L’enlèvement de Moro le 16 mars 1978 n’est pas dû au hasard. C’était le jour où le président du Conseil des ministres, Giulio Andreotti, devait présenter un « compromis historique » avec le Parti communiste (PCI). Préparé avec soin, cet enlèvement, qui coûta la vie aux cinq gardes du corps d’Aldo Moro, a été facilité par l’habitude de ce dernier à assister à un office matinal dans une église romaine.

Enfermé dans une planque (un monacal réduit longitudinal sans fenêtre), une maison perdue dans la montagne, Moro y subit une captivité longue de 55 jours. Une période de palabres (il n’y eu jamais de véritables négociations) où les ravisseurs n’obtinrent pas la reconnaissance espérée – à la manière de l’OLP d’Arafat – en tant qu’interlocuteur politique, ni même la libération de brigadistes incarcérés. Les communiqués des B.R. à destination de la presse et l’appel du pape Paul VI n’y changeront rien, et le cadavre de Moro sera retrouvé le 9 mai 1978, une balle dans la nuque, dans le coffre d’une automobile, à mi-chemin du siège de son parti et de celui du Parti communiste.

Sa mort est vécue comme une véritable tragédie nationale, à laquelle s’associa la quasi-totalité de la gauche, isolant encore davantage la mouvance brigadiste.

Des témoignages des quatre ex-brigadistes qui ont passé la plus grande partie de leur vie derrière les barreaux, ne ressort au final que le sentiment d’une amère défaite. Un combat politique achevé et perdu. L’aveu d’un échec – faire la révolution par les armes – et, à une « moindre échelle », celui de n’avoir jamais été reconnu comme un interlocuteur d’un régime dont les B.R. ont tenté de faire le procès au travers de leurs actions, et quand ses membres arrêtés comparaissaient devant un tribunal.

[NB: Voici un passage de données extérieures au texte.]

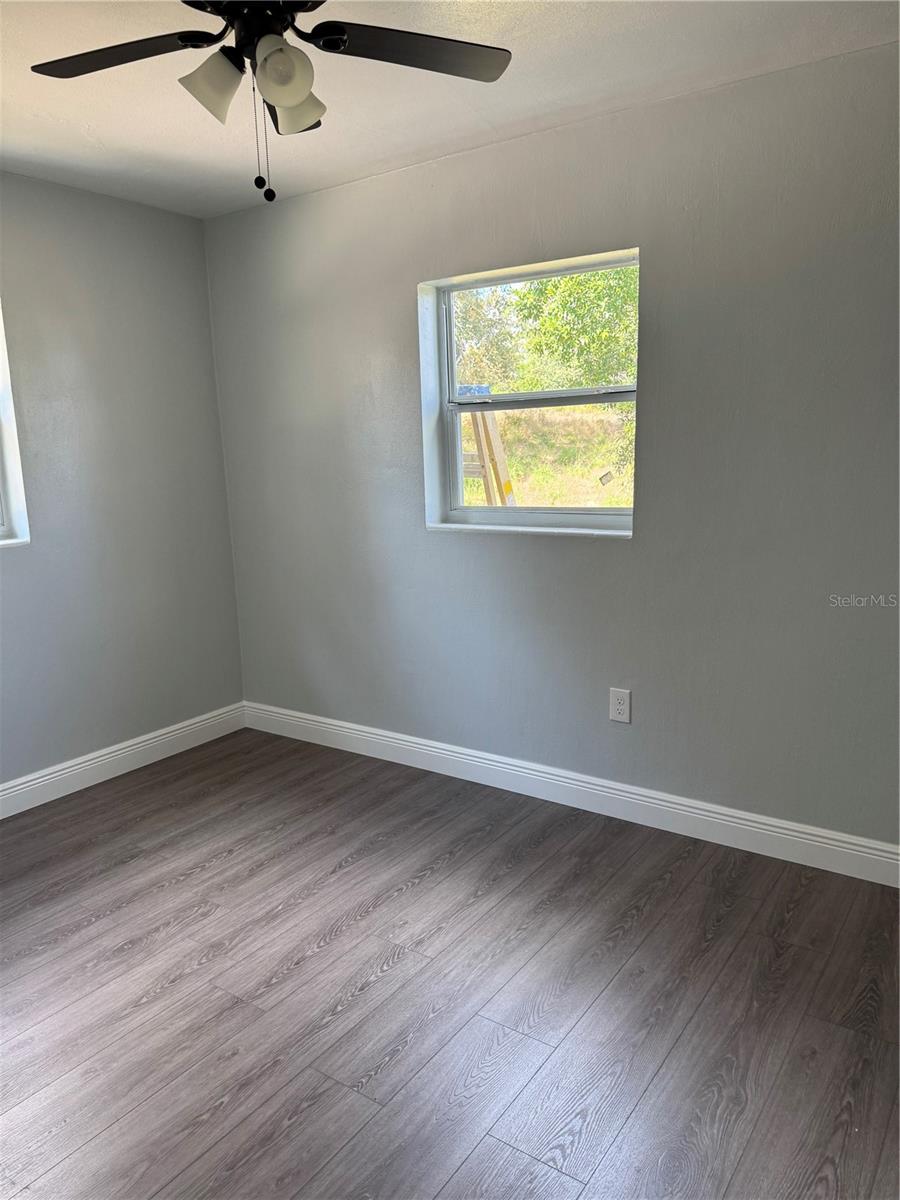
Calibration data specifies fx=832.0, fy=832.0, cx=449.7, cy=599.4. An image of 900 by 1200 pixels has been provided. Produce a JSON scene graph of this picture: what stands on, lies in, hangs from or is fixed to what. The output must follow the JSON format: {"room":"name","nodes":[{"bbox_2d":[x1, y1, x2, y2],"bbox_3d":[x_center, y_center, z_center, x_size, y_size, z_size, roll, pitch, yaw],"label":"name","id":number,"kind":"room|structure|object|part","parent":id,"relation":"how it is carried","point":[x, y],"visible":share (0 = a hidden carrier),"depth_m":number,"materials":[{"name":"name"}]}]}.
{"room":"bedroom","nodes":[
{"label":"bedroom","id":0,"kind":"room"},
{"bbox_2d":[0,171,244,792],"bbox_3d":[-2.155,-0.275,2.750,0.172,2.461,3.605,6,13,34],"label":"left wall","id":1,"kind":"structure","parent":0,"point":[147,210],"depth_m":3.57,"materials":[{"name":"grey paint"}]},
{"bbox_2d":[0,303,30,548],"bbox_3d":[-2.065,-0.632,2.848,0.163,1.049,1.152,6,13,34],"label":"window","id":2,"kind":"structure","parent":1,"relation":"in","point":[6,518],"depth_m":3.28,"materials":[{"name":"white"}]},
{"bbox_2d":[0,702,247,817],"bbox_3d":[-2.045,0.879,2.891,0.016,0.122,3.480,6,13,34],"label":"baseboard","id":3,"kind":"structure","parent":1,"relation":"attached to","point":[33,782],"depth_m":3.67,"materials":[{"name":"white paint"}]},
{"bbox_2d":[0,0,898,218],"bbox_3d":[-0.469,-1.381,1.401,4.233,0.126,3.561,6,13,34],"label":"ceiling","id":4,"kind":"structure","parent":0,"point":[13,150],"depth_m":2.47,"materials":[{"name":"white paint"}]},
{"bbox_2d":[29,0,510,207],"bbox_3d":[-0.395,-1.112,1.732,1.044,0.554,1.042,6,13,34],"label":"ceiling fan","id":5,"kind":"object","parent":4,"relation":"hanging from","point":[297,92],"visible":0.99,"depth_m":1.78,"materials":[{"name":"black metal"}]},
{"bbox_3d":[-0.707,-1.166,1.788,0.436,0.034,0.309,6,13,34],"label":"blade","id":6,"kind":"part","parent":5,"relation":"part of","materials":[{"name":"wood"}]},
{"bbox_3d":[-0.484,-1.069,1.735,0.118,0.122,0.118,6,13,34],"label":"shade","id":7,"kind":"part","parent":5,"relation":"part of","materials":[{"name":"white glass"}]},
{"bbox_3d":[-0.409,-1.257,1.766,0.283,0.125,0.269,6,13,34],"label":"motor housing","id":8,"kind":"part","parent":5,"relation":"part of","materials":[{"name":"black metal"}]},
{"bbox_3d":[-0.336,-1.064,1.685,0.103,0.111,0.105,6,13,34],"label":"shade","id":9,"kind":"part","parent":5,"relation":"part of","materials":[{"name":"white glass"}]},
{"bbox_3d":[-0.344,-1.087,1.819,0.123,0.114,0.123,6,13,34],"label":"shade","id":10,"kind":"part","parent":5,"relation":"part of","materials":[{"name":"white glass"}]},
{"bbox_3d":[-0.086,-1.184,1.795,0.351,0.032,0.420,6,13,34],"label":"blade","id":11,"kind":"part","parent":5,"relation":"part of","materials":[{"name":"wood"}]},
{"bbox_2d":[0,725,899,1199],"bbox_3d":[-0.439,1.183,1.693,4.360,0.107,3.883,6,13,34],"label":"floor","id":12,"kind":"structure","parent":0,"point":[428,878],"depth_m":2.15,"materials":[{"name":"brown wood"}]},
{"bbox_2d":[204,39,899,855],"bbox_3d":[0.546,-0.412,3.072,4.165,2.458,0.173,6,13,34],"label":"right wall","id":13,"kind":"structure","parent":0,"point":[639,545],"depth_m":2.89,"materials":[{"name":"grey paint"}]},
{"bbox_2d":[419,247,639,537],"bbox_3d":[0.332,-0.758,3.231,0.954,1.009,0.140,6,13,34],"label":"window","id":14,"kind":"structure","parent":13,"relation":"in","point":[480,510],"depth_m":3.30,"materials":[{"name":"clear glass"}]},
{"bbox_2d":[244,701,899,887],"bbox_3d":[0.494,0.742,3.235,3.805,0.124,0.016,6,13,34],"label":"baseboard","id":15,"kind":"structure","parent":13,"relation":"attached to","point":[760,820],"depth_m":3.14,"materials":[{"name":"white paint"}]},
{"bbox_2d":[609,687,630,723],"bbox_3d":[0.627,0.390,3.069,0.079,0.126,0.009,6,13,34],"label":"electrical outlet","id":16,"kind":"object","parent":13,"relation":"attached to","point":[616,712],"visible":0.99,"depth_m":3.07,"materials":[{"name":"white plastic"}]},
{"label":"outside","id":17,"kind":"structure","parent":0,"visible":0},
{"bbox_2d":[463,401,634,510],"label":"grassy ground","id":18,"kind":"structure","parent":17,"point":[589,462],"materials":[{"name":"green plant"}]},
{"bbox_2d":[460,388,517,504],"bbox_3d":[0.195,-0.863,6.950,1.097,1.963,0.992,6,13,34],"label":"ladder","id":19,"kind":"object","parent":18,"relation":"on","point":[508,485],"visible":0.42,"depth_m":6.65,"materials":[{"name":"wood"}]},
{"label":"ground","id":20,"kind":"structure","parent":17,"visible":0},
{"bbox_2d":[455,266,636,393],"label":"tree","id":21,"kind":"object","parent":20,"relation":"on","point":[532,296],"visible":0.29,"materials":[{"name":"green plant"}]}
]}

C’est aussi avec un recul de plus de trente ans sur ces évènements qu’il faut replacer le film de Mosco Lévi Boucault. Tâcher de dénouer l’écheveau complexe des années de plomb, de comprendre en partie le pourquoi de cette plongée dans l’action politique violente, mais sans porter de jugement moral « après-coup ». Après tout, ces hommes ont déjà été jugés et ont payé leur dette à la société.